The 10-member panel, in its first public hearing, heard a tale of misjudgments and regret from top Wall Street bankers on Wednesday, but did not get an outright apology or any new explanations for the debacle that shook world markets.

Four of Wall Street's top bankers acknowledged taking on too much risk and having choked on their own financial cooking in the subprime mortgage market, but they defended their pay packages and the huge size of their businesses.

The Financial Crisis Inquiry Commission, created by Congress and charged with issuing a report by December 15, will get a different view from Bair, Securities and Exchange Commission Chairman Mary Schapiro and U.S. Attorney General Eric Holder.

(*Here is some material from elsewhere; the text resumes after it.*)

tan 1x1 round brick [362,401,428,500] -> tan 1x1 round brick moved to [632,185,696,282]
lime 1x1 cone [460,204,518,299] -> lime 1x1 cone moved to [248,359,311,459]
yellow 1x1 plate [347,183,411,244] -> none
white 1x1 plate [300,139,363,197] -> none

Holder will tell the panel that the Justice Department's goal is not just to hold accountable those whose conduct may have contributed to the last meltdown, but to deter such future conduct as well, according to excerpts provided to Reuters.

The Federal Bureau of Investigation is investigating more than 2,800 mortgage fraud cases.

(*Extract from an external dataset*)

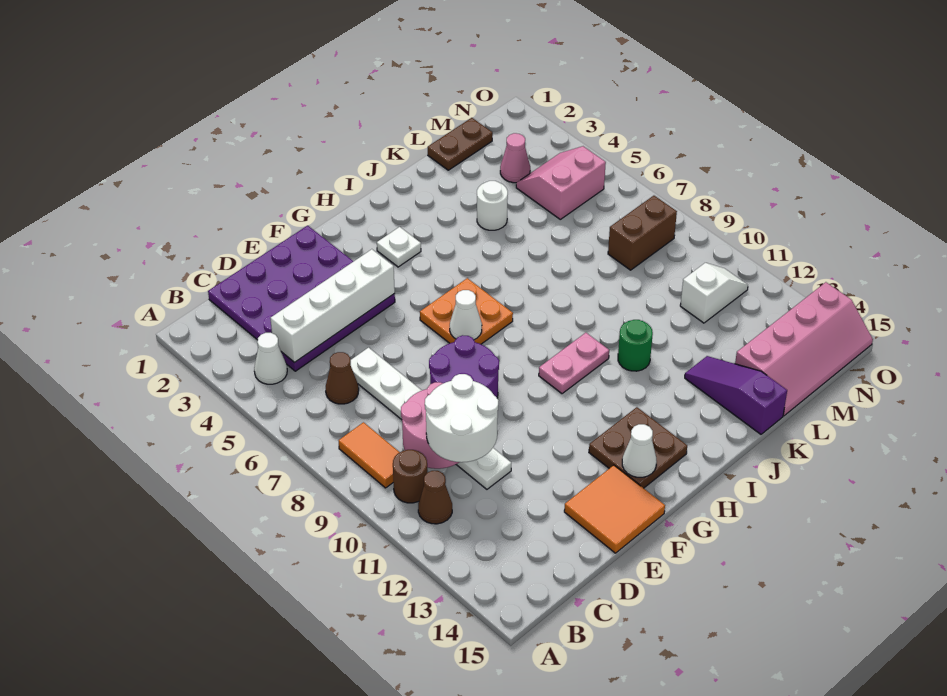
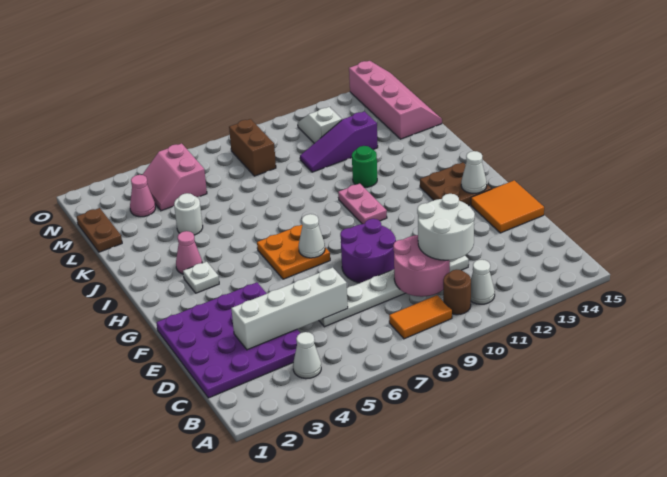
brown 1x1 cone [418,471,452,524] -> white 1x1 cone [471,260,495,304]
white 1x4 brick [270,249,395,363] -> white 1x4 brick turned to [231,267,348,350]
brown 1x1 cone [326,352,359,404] -> none
none -> pink 1x1 cone [176,231,202,274]
purple 1x3 slope [685,356,787,434] -> purple 1x3 slope moved to [300,111,378,172]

Both Bair and Schapiro are the leaders of agencies that were deeply involved in the run-up to the crisis that peaked in late 2008 after the collapse of former investment banking giant Lehman Brothers.

Bair made waves this week with an FDIC proposal to tie banker pay to deposit insurance fees. The idea, opposed by other bank regulators, calls for banks with risky compensation schemes to pay higher levels of deposit insurance premiums.

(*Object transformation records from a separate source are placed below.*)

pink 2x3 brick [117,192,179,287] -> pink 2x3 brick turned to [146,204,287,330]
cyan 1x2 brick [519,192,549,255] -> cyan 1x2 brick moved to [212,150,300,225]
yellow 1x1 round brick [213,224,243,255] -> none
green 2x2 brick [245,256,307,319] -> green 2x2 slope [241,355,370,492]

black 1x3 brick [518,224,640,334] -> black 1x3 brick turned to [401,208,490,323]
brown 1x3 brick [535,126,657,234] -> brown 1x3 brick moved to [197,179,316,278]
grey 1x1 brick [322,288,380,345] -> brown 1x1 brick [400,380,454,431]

It reflects Bair's readiness to experiment with using the FDIC's policy levers to influence bank behavior in ways that transcend the agency's main job of insuring deposits.

Bair was an early critic of subprime mortgage market excesses that helped inflate a historic housing price bubble well into 2007. When it broke, the aftershocks paralyzed capital markets and panicked the Bush administration.

Multibillion-dollar taxpayer bailouts and the deepest recession since the 1930s followed, saddling President Barack Obama with profound economic challenges and a political backlash that is still far from over.

The commission, chaired by former California State Treasurer Phil Angelides, is beginning its work amid rising public fury over the crisis, its aftermath and what to do to prevent something like it from happening again.

We have a lot of digging to do, and I believe our work will illuminate what happened, Angelides said after Wednesday's session. It will be the last and best chance for the American people to examine these issues.

Schapiro, whose agency has been widely criticized for failing to detect problems such as the massive Bernard Madoff investment scam, said on Wednesday that the SEC was giving its enforcement staff more tools to root out financial fraud.

Also slated to testify on Thursday are state and local law enforcement officials from Illinois, Colorado, Texas and Florida.

The Angelides panel is modeled after the Pecora Commission, which probed the 1929 Wall Street crash. Its findings helped lead to the creation of the SEC and other reforms. Whether the new commission will be as substantive remains to be seen.

Its work coincides with efforts in Congress to overhaul financial regulation, a process now more than a year old and in which Bair has emerged as a key innovator.

The House of Representatives last month approved a sweeping reform bill over the objections of Republicans and lobbyists for banks, including the ones whose executives testified to the commission on Wednesday.

The Senate Banking Committee is in sensitive negotiations over its own bill. Analysts expect the Senate will act on a final measure in the coming months.

By summer, a compromise House-Senate bill could reach President Barack Obama, who has been pushing Congress for months to complete its work.